## [TASKS AND EXERCISES]
#1 Name every package format that the comment on Linux distros lists by name.
#2 Pick up the comment on Linux distros after its final sentence and carry it on.

## [PASSAGE]
A matter of your experience. Its not something that happens to me or anyone I know personally. Even using a less newbie friendly distro (I use Manjaro) its very rare.

I have not tried Fedora for many years, but the last time I did it was not a particularly easy distro to use. It is also a test distro for RHEL and Centos so should be expected to be a bit unstable.

> It's that deeply ignorant attitude instead of acknowledging all these years of clusterfuck after clusterfuck of GUIs, desktop envs, underlying tech changes (Xorg, Wayland) and myriads of confusing package distribution choices (debs, rpms, snaps, flatpaks, appimages and so on)

Most of which is hidden from the user behind appstores. The only thing non-geek users need to know is which DE they prefer (or they can let someone else pick it for them, or use the distro default).

[Dataset items]
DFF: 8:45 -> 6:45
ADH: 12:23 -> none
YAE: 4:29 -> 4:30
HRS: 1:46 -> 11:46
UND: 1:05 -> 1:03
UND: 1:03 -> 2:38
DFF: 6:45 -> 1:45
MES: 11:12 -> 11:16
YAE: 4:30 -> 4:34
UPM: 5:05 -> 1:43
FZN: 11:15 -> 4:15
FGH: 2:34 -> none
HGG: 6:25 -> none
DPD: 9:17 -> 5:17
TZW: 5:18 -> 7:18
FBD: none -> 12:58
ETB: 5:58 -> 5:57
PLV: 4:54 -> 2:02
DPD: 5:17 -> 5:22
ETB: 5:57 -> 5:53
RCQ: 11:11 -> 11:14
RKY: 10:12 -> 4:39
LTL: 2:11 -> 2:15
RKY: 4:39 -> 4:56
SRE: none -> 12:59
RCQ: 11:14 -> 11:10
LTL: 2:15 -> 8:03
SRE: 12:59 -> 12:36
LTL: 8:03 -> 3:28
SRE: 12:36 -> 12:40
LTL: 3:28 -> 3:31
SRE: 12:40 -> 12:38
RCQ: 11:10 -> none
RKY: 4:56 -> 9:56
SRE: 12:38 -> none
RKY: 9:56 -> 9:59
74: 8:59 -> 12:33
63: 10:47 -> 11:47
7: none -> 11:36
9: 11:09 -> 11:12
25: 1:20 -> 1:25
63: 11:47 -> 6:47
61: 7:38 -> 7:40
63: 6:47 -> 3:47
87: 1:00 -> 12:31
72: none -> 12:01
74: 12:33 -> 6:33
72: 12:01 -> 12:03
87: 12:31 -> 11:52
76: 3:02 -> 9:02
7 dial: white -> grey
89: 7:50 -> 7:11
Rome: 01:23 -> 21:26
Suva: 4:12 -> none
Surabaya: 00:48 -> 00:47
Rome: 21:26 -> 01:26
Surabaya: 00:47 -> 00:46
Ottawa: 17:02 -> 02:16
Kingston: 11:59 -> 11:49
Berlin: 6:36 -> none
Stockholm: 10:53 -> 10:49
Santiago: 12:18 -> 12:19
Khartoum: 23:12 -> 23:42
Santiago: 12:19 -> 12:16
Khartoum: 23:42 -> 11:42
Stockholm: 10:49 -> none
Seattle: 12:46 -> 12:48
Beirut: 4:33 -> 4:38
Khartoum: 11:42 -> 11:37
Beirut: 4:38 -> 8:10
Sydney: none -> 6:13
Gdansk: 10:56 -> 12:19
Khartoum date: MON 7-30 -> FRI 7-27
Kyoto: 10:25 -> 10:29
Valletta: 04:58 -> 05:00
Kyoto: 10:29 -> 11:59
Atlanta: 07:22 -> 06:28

## [THE RESPONSES]
#1 debs, rpms, snaps, flatpaks, appimages

#2
Even a user who wants to tinker only needs to know one of the distribution formats, one desktop environment. You are free to learn about more, but there is absolutely no need to. You also need to learn these if you use WSL or some other container.

> You need a reality reset if you think getting used to Linux is a qualifier to making great software.

What I said is that the ability to cope with the tiny learning curve to adjust to a different desktop look and feel is a disqualifier for for being a developer.

Every non-technical user who switches from Windows to MacOS does it, so its very odd it is a barrier for a developer.